3.5 Stigmergic Cooperation
In peer production some producers may be paid or employed as wage labor, or work for the market as freelancers, but not necessarily. All of them produce a commons. The work is not directed by the corporate hierarchies, but through the mutual coordination mechanisms of the productive community, to which the corporate hierarchies have to defer if they want to participate in this type of production. Peer production is based on open and transparent systems, in which everyone can see the signals of the work done by others, and can, therefore, adapt their contribution to the needs of the system as a whole.
Peer production is often based on “stigmergic,” from the Greek στίγμα (“mark, sign”) and the έργον (“work”), cooperation. In its most generic formulation, stigmergy is the phenomenon of indirect communication among agents and actions (Marsh & Onof, 2007, p. 1). Think how ants or termites exchange information by laying down pheromones (chemical traces). Through this indirect form of communication, these social insects manage to build complex structures such as trails and nests. An action leaves a trace that stimulates the performance of a next action, by the same or a different agent (ant, termite, or commoner in the case of peer production). Therefore, in the context of peer production, stigmergic collaboration is the “collective, distributed action in which social negotiation is stigmergically mediated by Internet‐based technologies” (Elliott, 2006). For example, see how free and open source software code lines and the Wikipedia entries are produced in a distributed and ad hoc manner through contributions by large numbers of people.

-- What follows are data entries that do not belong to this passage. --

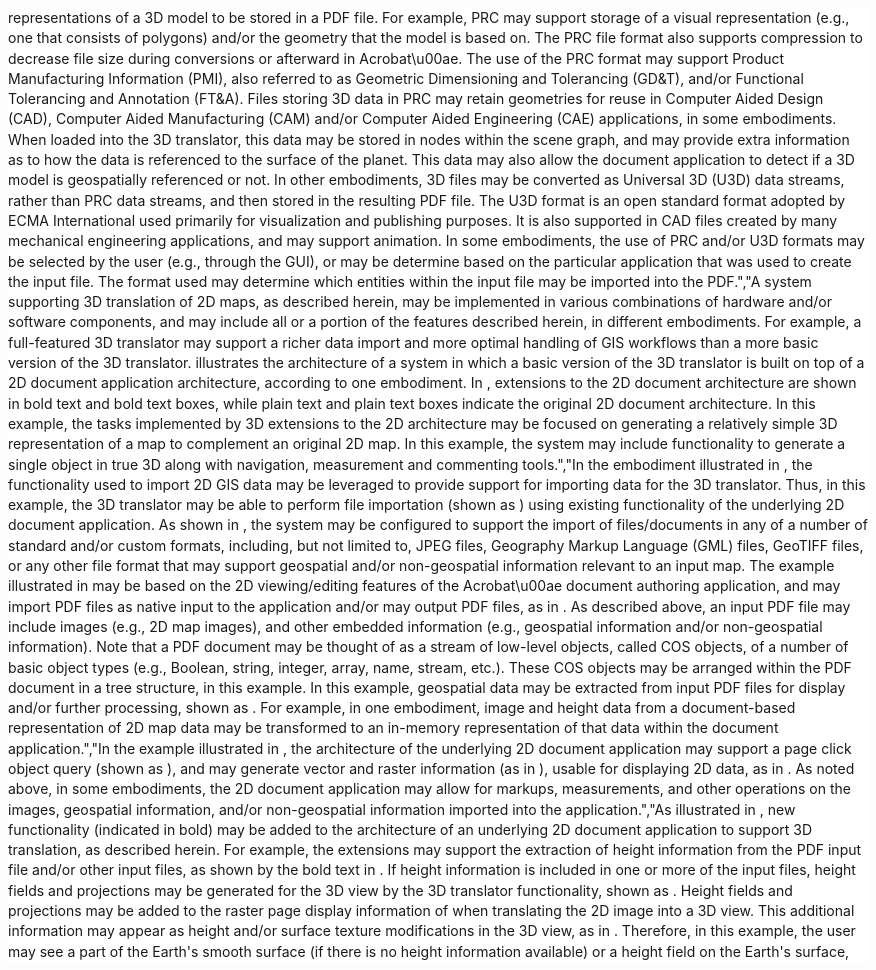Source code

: representations of a 3D model to be stored in a PDF file. For example, PRC may support storage of a visual representation (e.g., one that consists of polygons) and\/or the geometry that the model is based on. The PRC file format also supports compression to decrease file size during conversions or afterward in Acrobat\u00ae. The use of the PRC format may support Product Manufacturing Information (PMI), also referred to as Geometric Dimensioning and Tolerancing (GD&T), and\/or Functional Tolerancing and Annotation (FT&A). Files storing 3D data in PRC may retain geometries for reuse in Computer Aided Design (CAD), Computer Aided Manufacturing (CAM) and\/or Computer Aided Engineering (CAE) applications, in some embodiments. When loaded into the 3D translator, this data may be stored in nodes within the scene graph, and may provide extra information as to how the data is referenced to the surface of the planet. This data may also allow the document application to detect if a 3D model is geospatially referenced or not. In other embodiments, 3D files may be converted as Universal 3D (U3D) data streams, rather than PRC data streams, and then stored in the resulting PDF file. The U3D format is an open standard format adopted by ECMA International used primarily for visualization and publishing purposes. It is also supported in CAD files created by many mechanical engineering applications, and may support animation. In some embodiments, the use of PRC and\/or U3D formats may be selected by the user (e.g., through the GUI), or may be determine based on the particular application that was used to create the input file. The format used may determine which entities within the input file may be imported into the PDF.","A system supporting 3D translation of 2D maps, as described herein, may be implemented in various combinations of hardware and\/or software components, and may include all or a portion of the features described herein, in different embodiments. For example, a full-featured 3D translator may support a richer data import and more optimal handling of GIS workflows than a more basic version of the 3D translator.  illustrates the architecture of a system in which a basic version of the 3D translator is built on top of a 2D document application architecture, according to one embodiment. In , extensions to the 2D document architecture are shown in bold text and bold text boxes, while plain text and plain text boxes indicate the original 2D document architecture. In this example, the tasks implemented by 3D extensions to the 2D architecture may be focused on generating a relatively simple 3D representation of a map to complement an original 2D map. In this example, the system may include functionality to generate a single object in true 3D along with navigation, measurement and commenting tools.","In the embodiment illustrated in , the functionality used to import 2D GIS data may be leveraged to provide support for importing data for the 3D translator. Thus, in this example, the 3D translator may be able to perform file importation (shown as ) using existing functionality of the underlying 2D document application. As shown in , the system may be configured to support the import of files\/documents in any of a number of standard and\/or custom formats, including, but not limited to, JPEG files, Geography Markup Language (GML) files, GeoTIFF files, or any other file format that may support geospatial and\/or non-geospatial information relevant to an input map. The example illustrated in  may be based on the 2D viewing\/editing features of the Acrobat\u00ae document authoring application, and may import PDF files as native input to the application and\/or may output PDF files, as in . As described above, an input PDF file may include images (e.g., 2D map images), and other embedded information (e.g., geospatial information and\/or non-geospatial information). Note that a PDF document may be thought of as a stream of low-level objects, called COS objects, of a number of basic object types (e.g., Boolean, string, integer, array, name, stream, etc.). These COS objects may be arranged within the PDF document in a tree structure, in this example. In this example, geospatial data may be extracted from input PDF files for display and\/or further processing, shown as . For example, in one embodiment, image and height data from a document-based representation of 2D map data may be transformed to an in-memory representation of that data within the document application.","In the example illustrated in , the architecture of the underlying 2D document application may support a page click object query (shown as ), and may generate vector and raster information (as in ), usable for displaying 2D data, as in . As noted above, in some embodiments, the 2D document application may allow for markups, measurements, and other operations on the images, geospatial information, and\/or non-geospatial information imported into the application.","As illustrated in , new functionality (indicated in bold) may be added to the architecture of an underlying 2D document application to support 3D translation, as described herein. For example, the extensions may support the extraction of height information from the PDF input file and\/or other input files, as shown by the bold text in . If height information is included in one or more of the input files, height fields and projections may be generated for the 3D view by the 3D translator functionality, shown as . Height fields and projections may be added to the raster page display information of  when translating the 2D image into a 3D view. This additional information may appear as height and\/or surface texture modifications in the 3D view, as in . Therefore, in this example, the user may see a part of the Earth's smooth surface (if there is no height information available) or a height field on the Earth's surface,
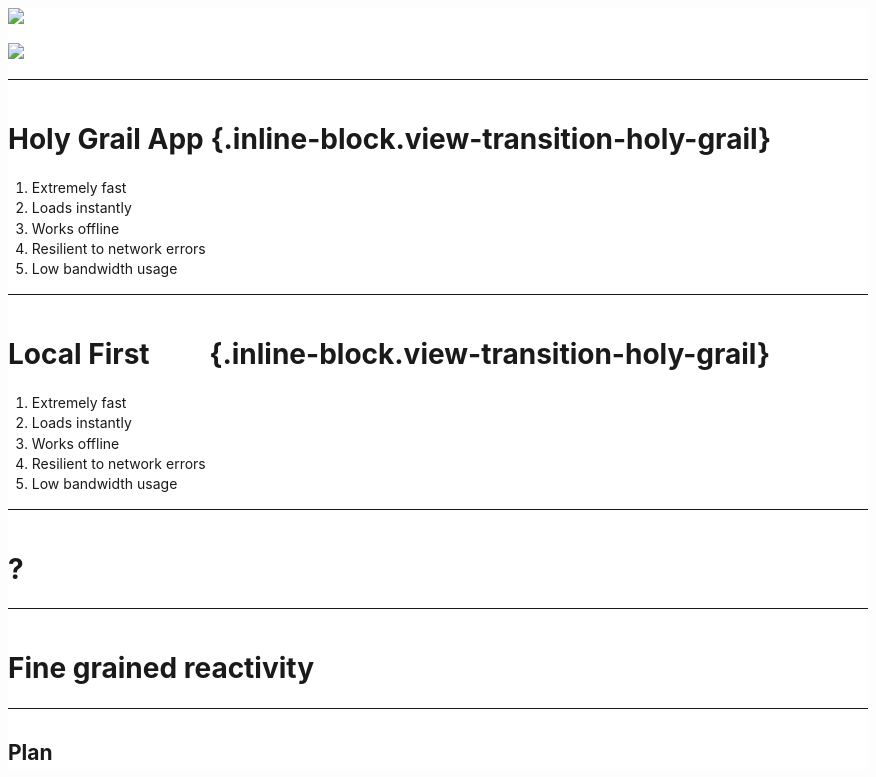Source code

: 
<div>
    <div>
        <img src="/media/bravely-logo-white.png" class="h-12 mx-auto mb-4">
    </div>
    <p />
    <div>
        <img src="/media/bravely.png"  class="h-[400px] rounded"></img>
    </div>
</div>



---

# Holy Grail App {.inline-block.view-transition-holy-grail}

1. Extremely fast
2. Loads instantly
3. Works offline
4. Resilient to network errors
5. Low bandwidth usage



---

# Local First &nbsp; &nbsp; &nbsp;&nbsp;&nbsp;&nbsp;{.inline-block.view-transition-holy-grail}

1. Extremely fast
2. Loads instantly
3. Works offline
4. Resilient to network errors
5. Low bandwidth usage



---

# <span class="questionBox">?</span>



---

# Fine grained reactivity



---

## Plan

3.6 Modularity, Granularity, and Low‐Cost of Integration
Other authors have of course made significant contributions to the grammar of peer production. For example, stigmergic collaboration is enabled by three characteristics, identified by Benkler (2006) as embedded in the social design of a peer production project: modularity, granularity, and low cost of integration. To begin with, the project needs to be broken down into smaller components, i.e., into modules. For example, in Wikipedia the content is divided into entries, sections, and paragraphs. People can contribute from one word to thousands of words (or figures). The modules allow for any size of contribution: there are many levels of granularity to match different levels of contributors’ motivation and time availability.